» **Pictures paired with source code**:
────────────────────────────────────────

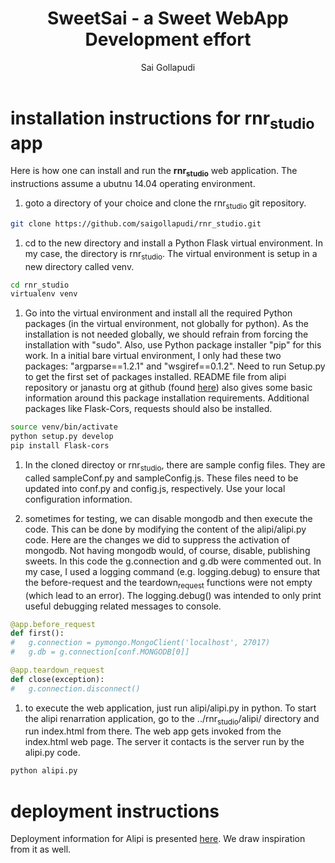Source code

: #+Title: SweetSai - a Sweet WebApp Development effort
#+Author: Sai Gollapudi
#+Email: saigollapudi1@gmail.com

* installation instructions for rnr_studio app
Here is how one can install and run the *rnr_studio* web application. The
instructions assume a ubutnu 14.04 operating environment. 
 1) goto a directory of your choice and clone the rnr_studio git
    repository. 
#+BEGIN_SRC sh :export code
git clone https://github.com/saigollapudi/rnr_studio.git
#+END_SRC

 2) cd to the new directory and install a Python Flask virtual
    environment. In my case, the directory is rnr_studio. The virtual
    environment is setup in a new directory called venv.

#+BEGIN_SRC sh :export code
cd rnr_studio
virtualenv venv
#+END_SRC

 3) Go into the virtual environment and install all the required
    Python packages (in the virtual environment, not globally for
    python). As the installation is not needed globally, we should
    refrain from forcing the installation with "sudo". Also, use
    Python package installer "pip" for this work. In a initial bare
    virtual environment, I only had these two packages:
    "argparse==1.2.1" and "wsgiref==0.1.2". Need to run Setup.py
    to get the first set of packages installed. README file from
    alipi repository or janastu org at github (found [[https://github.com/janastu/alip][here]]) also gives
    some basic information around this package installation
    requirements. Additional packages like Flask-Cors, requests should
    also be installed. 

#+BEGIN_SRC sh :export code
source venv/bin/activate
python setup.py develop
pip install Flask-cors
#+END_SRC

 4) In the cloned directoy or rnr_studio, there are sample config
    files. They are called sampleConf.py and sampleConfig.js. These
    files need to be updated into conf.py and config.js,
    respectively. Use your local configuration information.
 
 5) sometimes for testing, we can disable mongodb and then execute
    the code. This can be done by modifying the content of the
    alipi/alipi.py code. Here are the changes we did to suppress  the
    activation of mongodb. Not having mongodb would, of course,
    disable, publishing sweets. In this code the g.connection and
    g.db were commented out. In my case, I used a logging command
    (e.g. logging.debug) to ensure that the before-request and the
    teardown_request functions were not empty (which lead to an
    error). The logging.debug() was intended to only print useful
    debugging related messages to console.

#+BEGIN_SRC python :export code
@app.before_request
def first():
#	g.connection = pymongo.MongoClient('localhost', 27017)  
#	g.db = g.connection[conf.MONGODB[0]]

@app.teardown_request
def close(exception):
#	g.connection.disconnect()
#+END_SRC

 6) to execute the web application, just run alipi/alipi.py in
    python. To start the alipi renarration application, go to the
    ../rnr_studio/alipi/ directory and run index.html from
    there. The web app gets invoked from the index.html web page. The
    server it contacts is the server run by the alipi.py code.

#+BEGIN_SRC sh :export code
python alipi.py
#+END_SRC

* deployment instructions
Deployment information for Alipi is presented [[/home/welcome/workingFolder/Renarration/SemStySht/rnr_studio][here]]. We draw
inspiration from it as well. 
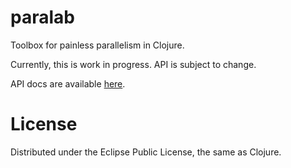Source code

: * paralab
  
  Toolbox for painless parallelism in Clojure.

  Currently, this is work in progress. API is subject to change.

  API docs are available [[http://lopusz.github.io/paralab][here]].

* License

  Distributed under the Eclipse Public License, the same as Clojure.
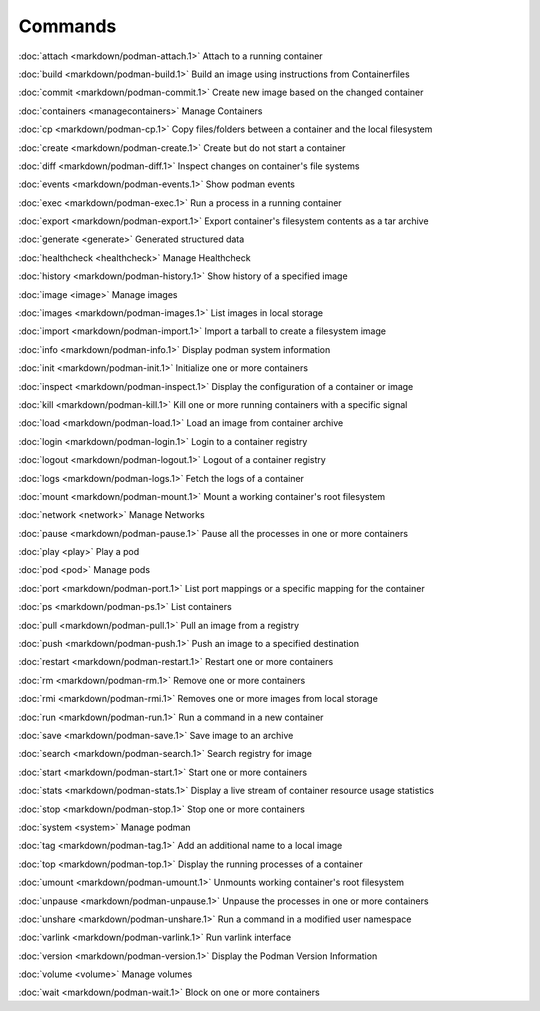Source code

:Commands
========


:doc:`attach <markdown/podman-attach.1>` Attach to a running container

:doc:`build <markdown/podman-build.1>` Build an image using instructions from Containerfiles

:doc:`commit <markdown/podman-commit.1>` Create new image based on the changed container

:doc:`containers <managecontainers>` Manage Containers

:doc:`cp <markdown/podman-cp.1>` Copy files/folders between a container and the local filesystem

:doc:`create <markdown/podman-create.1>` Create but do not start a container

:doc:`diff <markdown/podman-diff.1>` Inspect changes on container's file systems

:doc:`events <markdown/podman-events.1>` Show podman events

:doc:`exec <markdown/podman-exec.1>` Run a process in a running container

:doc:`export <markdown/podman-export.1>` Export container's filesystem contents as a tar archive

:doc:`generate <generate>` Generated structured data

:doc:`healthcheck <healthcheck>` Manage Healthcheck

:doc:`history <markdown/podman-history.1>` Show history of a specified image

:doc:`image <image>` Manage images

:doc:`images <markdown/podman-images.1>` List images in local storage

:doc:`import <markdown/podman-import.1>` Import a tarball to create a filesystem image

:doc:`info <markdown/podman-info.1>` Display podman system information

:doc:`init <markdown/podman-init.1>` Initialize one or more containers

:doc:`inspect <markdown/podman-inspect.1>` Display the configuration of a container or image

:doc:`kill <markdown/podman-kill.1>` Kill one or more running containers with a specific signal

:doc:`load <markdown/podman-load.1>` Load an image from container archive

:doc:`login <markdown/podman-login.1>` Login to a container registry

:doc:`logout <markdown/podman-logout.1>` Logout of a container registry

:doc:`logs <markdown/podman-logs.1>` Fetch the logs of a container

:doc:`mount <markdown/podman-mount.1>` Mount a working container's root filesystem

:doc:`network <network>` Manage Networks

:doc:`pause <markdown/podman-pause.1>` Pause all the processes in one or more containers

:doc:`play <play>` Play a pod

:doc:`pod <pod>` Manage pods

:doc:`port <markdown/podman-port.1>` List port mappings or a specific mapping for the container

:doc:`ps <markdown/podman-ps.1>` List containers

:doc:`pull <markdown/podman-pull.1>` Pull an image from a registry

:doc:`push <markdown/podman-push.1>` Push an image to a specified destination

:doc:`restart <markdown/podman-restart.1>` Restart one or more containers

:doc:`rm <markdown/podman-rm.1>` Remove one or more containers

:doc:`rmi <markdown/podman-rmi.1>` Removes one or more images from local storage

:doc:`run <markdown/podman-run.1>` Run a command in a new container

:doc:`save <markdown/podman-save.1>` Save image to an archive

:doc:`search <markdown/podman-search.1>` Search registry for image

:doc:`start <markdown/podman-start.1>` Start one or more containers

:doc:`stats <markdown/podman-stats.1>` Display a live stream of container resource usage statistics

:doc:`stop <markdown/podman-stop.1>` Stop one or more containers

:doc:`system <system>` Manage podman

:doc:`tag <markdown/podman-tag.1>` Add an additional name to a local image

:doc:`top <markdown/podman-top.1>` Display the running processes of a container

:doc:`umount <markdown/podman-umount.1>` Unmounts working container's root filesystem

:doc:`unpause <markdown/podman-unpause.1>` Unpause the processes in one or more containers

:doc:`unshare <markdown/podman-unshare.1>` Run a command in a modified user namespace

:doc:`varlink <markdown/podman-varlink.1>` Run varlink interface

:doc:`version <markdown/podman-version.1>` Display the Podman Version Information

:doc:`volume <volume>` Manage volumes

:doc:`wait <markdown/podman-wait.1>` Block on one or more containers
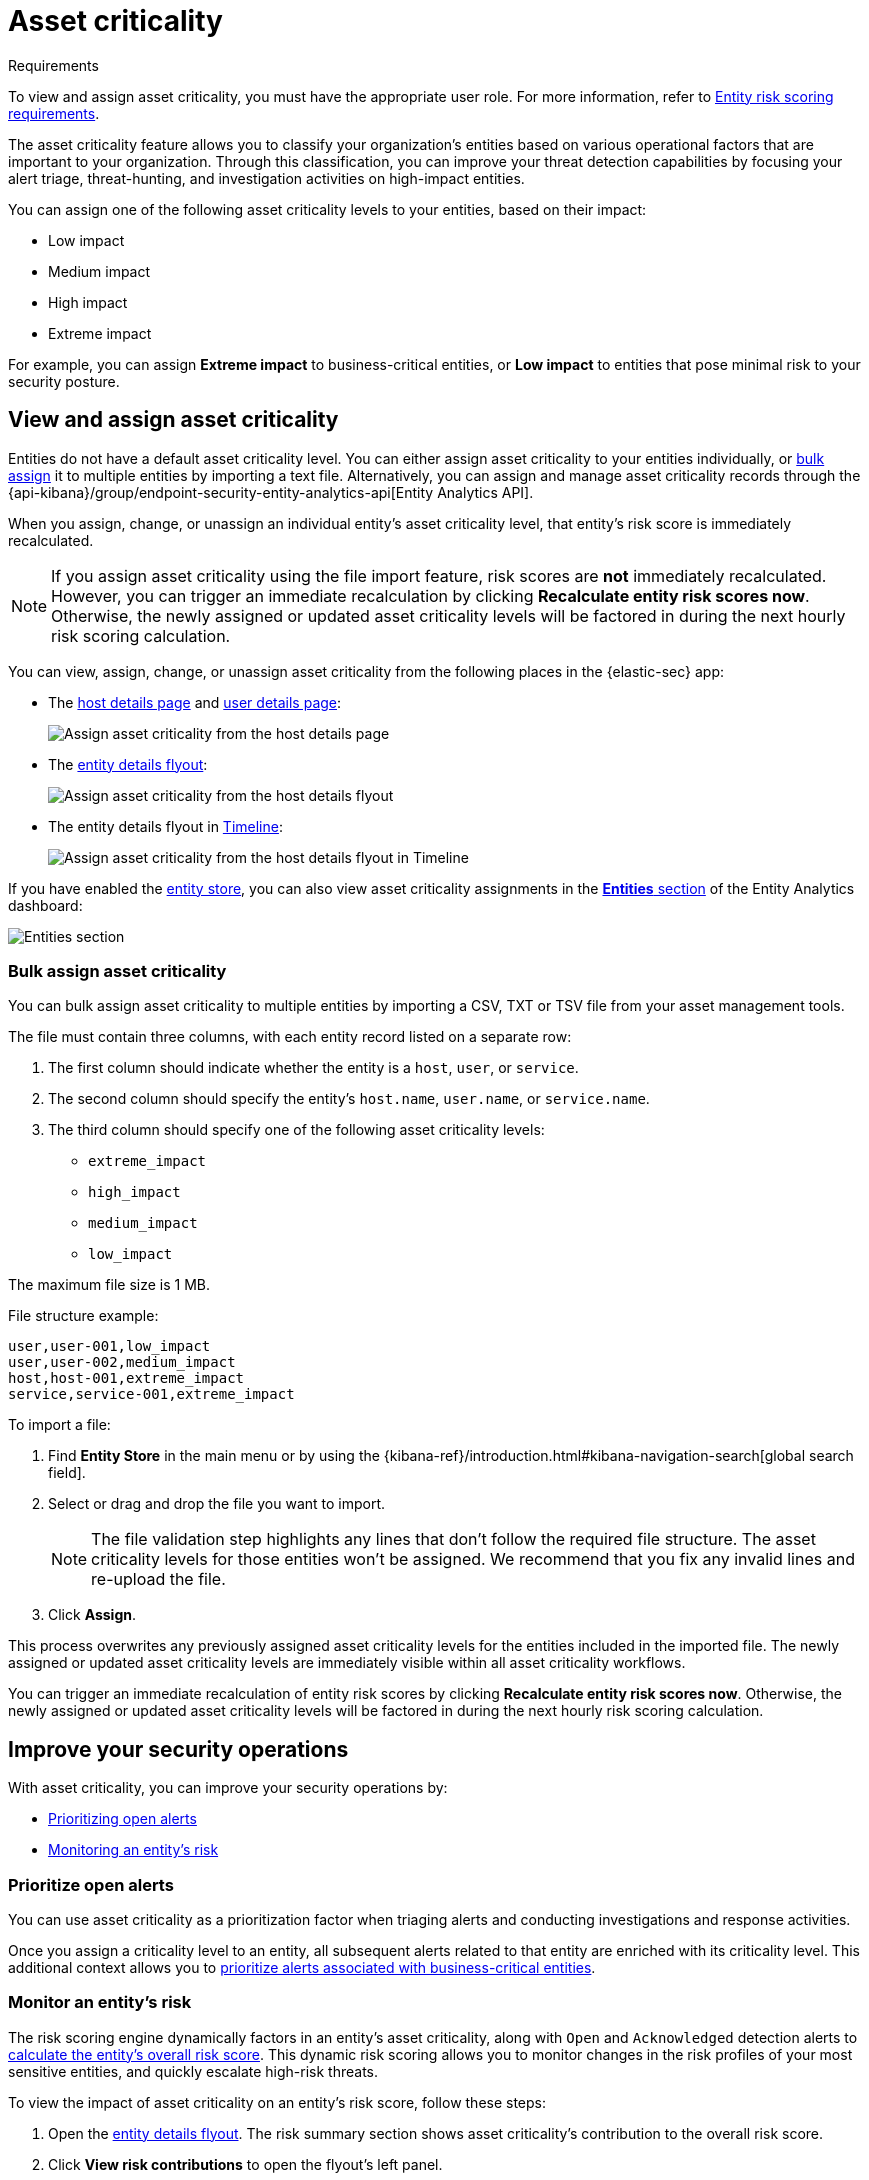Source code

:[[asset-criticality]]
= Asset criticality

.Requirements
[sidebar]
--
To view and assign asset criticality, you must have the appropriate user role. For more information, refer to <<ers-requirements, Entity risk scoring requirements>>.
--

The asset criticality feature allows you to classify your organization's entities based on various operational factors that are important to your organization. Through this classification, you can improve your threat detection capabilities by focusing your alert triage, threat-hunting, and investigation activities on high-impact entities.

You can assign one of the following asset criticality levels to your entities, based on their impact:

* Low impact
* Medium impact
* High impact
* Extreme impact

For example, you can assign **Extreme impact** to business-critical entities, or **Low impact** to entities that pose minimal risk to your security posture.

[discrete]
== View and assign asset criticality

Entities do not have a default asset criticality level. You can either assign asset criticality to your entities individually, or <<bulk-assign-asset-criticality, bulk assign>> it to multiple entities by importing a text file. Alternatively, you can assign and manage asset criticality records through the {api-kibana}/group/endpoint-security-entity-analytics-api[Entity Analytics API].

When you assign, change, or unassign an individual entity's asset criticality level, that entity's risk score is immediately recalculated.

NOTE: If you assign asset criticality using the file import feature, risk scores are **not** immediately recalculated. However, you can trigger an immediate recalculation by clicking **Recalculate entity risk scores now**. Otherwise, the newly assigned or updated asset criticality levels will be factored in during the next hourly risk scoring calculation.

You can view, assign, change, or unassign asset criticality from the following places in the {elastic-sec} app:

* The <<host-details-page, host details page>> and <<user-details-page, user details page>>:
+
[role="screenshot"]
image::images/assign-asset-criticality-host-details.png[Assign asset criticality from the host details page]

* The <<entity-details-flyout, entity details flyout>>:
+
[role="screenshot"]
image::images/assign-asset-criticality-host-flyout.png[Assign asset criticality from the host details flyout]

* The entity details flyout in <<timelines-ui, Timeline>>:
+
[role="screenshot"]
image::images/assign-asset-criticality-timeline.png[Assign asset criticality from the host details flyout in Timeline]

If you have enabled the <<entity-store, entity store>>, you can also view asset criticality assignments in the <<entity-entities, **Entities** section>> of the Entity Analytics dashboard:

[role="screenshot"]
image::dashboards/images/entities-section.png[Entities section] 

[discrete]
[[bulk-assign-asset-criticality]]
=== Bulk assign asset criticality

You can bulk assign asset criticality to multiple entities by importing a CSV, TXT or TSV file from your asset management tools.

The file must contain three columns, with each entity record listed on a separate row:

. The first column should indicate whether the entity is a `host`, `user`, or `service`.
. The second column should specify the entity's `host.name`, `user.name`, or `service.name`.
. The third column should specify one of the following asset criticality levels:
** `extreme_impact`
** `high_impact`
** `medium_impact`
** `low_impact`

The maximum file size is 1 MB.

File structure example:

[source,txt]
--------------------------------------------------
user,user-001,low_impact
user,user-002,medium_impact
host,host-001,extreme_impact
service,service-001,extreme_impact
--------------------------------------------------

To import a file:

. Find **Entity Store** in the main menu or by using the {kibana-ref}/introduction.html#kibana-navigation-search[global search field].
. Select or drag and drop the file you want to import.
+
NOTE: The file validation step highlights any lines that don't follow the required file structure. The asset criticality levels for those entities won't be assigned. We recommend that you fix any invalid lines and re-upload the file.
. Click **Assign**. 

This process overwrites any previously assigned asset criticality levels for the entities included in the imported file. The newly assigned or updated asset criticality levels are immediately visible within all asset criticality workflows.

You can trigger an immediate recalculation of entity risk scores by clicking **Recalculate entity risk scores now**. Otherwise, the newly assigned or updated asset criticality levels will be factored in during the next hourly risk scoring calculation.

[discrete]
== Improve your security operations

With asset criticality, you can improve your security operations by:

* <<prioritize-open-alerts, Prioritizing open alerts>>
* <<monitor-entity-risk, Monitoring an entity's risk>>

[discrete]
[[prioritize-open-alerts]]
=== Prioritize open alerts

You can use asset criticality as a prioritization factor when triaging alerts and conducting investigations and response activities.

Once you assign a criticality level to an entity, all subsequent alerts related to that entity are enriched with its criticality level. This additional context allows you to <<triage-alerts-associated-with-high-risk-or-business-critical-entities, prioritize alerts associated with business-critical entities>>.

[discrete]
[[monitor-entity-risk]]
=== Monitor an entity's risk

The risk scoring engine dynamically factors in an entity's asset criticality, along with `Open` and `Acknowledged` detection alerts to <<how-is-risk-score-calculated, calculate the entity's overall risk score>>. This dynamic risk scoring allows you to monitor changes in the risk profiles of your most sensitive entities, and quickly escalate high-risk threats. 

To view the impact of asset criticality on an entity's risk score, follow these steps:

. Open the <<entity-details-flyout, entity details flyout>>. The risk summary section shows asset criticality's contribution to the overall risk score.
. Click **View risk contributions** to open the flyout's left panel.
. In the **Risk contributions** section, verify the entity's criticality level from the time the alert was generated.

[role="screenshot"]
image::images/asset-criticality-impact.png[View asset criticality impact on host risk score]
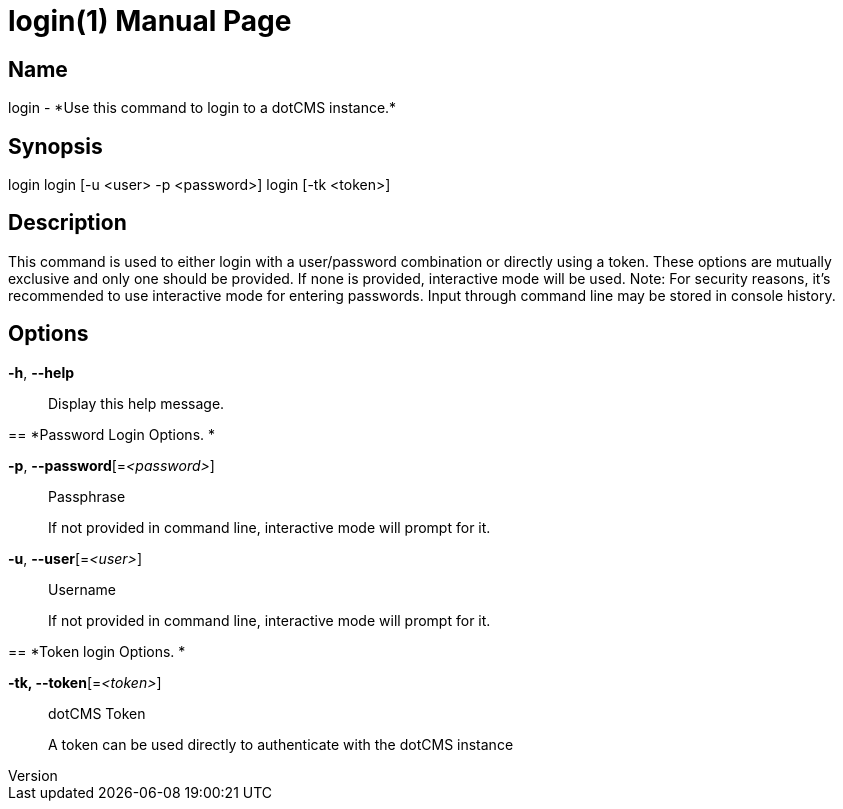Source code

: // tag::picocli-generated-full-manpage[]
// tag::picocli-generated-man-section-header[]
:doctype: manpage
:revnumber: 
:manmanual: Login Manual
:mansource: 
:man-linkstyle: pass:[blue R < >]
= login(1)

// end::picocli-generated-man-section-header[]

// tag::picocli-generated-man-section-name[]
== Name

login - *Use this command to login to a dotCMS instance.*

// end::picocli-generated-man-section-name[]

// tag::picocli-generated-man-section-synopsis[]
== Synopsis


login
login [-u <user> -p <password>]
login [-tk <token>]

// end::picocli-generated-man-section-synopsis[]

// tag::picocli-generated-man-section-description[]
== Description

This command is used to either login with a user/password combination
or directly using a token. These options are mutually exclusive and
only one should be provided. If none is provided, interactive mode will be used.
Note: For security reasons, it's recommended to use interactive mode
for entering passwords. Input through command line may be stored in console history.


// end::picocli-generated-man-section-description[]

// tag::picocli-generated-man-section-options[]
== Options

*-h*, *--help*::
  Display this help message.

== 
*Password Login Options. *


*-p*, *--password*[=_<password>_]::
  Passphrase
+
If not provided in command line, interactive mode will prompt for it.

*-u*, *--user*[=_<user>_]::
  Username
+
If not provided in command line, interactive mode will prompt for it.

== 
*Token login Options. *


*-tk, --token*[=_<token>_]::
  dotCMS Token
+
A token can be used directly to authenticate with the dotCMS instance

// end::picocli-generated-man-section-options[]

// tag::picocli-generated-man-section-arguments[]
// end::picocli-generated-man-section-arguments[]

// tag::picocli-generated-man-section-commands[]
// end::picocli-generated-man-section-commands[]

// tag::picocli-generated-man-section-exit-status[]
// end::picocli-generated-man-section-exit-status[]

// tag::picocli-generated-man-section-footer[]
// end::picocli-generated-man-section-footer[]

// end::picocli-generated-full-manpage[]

────────────────────────────────────────

» **What the exercise asks**:
The answer must consist of every line from the entries above that contains "paralab".

» **Exercise solution**:
: * paralab
  API docs are available [[http://lopusz.github.io/paralab][here]].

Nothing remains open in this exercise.